The pastor leaves behind a wife and three children.
“We are heartbroken to learn of Pastor Tun’s death, and we ask you to join us in praying for his wife, family and church at this time, that they may know God’s comfort, peace and strength,” said GFA founder and director KP Yohannan.
According to GFA, Pastor Nu’s death and kidnapping are the first incident of this kind to happen to a GFA-supported ministry in Myanmar. GFA is affiliated with over 500 congregations in the country.
“All of the brothers and sisters on the field know that, as Jesus said, they go out as ‘sheep among wolves,’” Yohannan explained. “Like Pastor Tun, they are willing to lay down their lives, if need be, to share God’s great love with those who have not yet heard the Good News.”
Since the news of Pastor Nu’s death, GFA-supported church across Myanmar have taken up an offering to support Pastor Tun’s family.

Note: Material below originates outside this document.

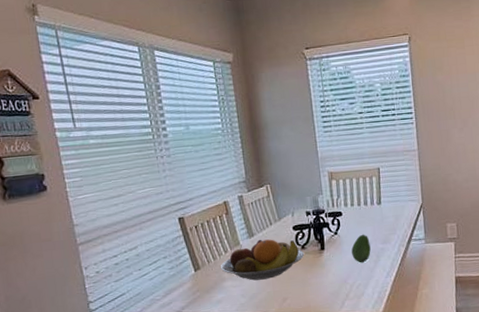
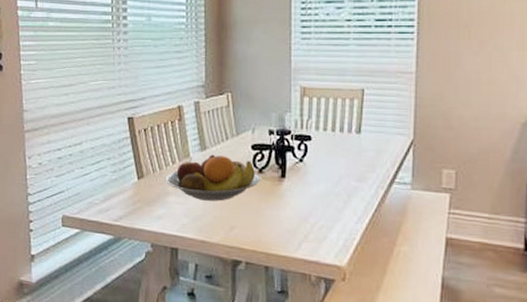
fruit: present [351,234,371,263] -> none [318,166,341,201]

According to U.S.-based nonprofit International Christian Concern, local police and government forces were not able to locate the pastor’s whereabouts during the two weeks that he was missing. GFA reported late last month that they had not received any requests for money or ransom.

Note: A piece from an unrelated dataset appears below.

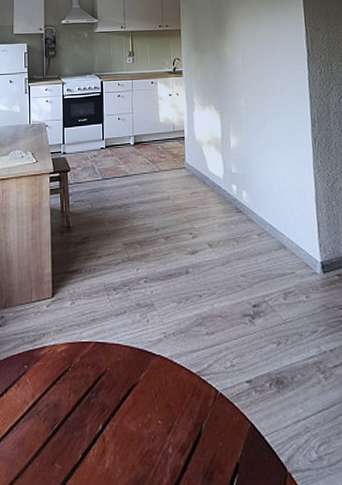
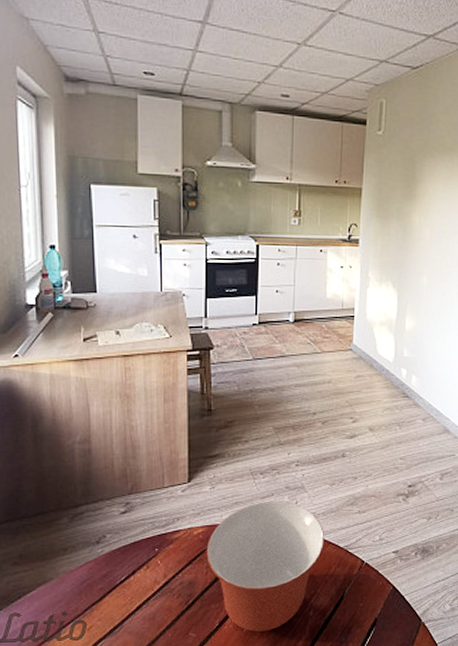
mixing bowl: none [68,319,178,469] -> present [206,501,325,632]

A local pastor who chose to remain anonymous told ICC that people in the district were “too scared” to look for the Tun. The pastor asserted that the community did not receive “any help in searching for him.”
ICC Regional Manager Gina Goh called on authorities in Myanmar to hold Tun’s killers accountable.
“Our hearts sank at the devastating news of Pastor Tun Nu’s death,” Goh said in a statement. “We urge the authorities to investigate and bring to justice the perpetrators who think they can get away even if they shed the blood of the innocent. Our heartfelt prayers go out to Pastor Tun Nu’s loved ones, especially to his wife and three young children.”
Violence continues to mar the Rakhine state as insurgents continue the push for greater autonomy for ethnic Buddhists in the region.
“The continuous savage attacks on the Rakhine state are heartbreaking,” said Bob Roberts, co-chair of Faith Coalition to Stop Genocide in Burma, in a statement to CP.“Last June, I spent 10 days in Burma’s Kachin state, in which about 95 percent of the occupants are Christian. Our brothers and sisters cannot keep suffering at the hands of these thugs. Kachin and Rohingya people need to be repatriated to their country and villages with full rights.”
In early January, a Rakhine Buddhist rebel group killed 13 police officers and injured nine others in attacks on four police posts. Later in the month, security forces returned the favor in a counterattack that killed 13 ethnic fighters.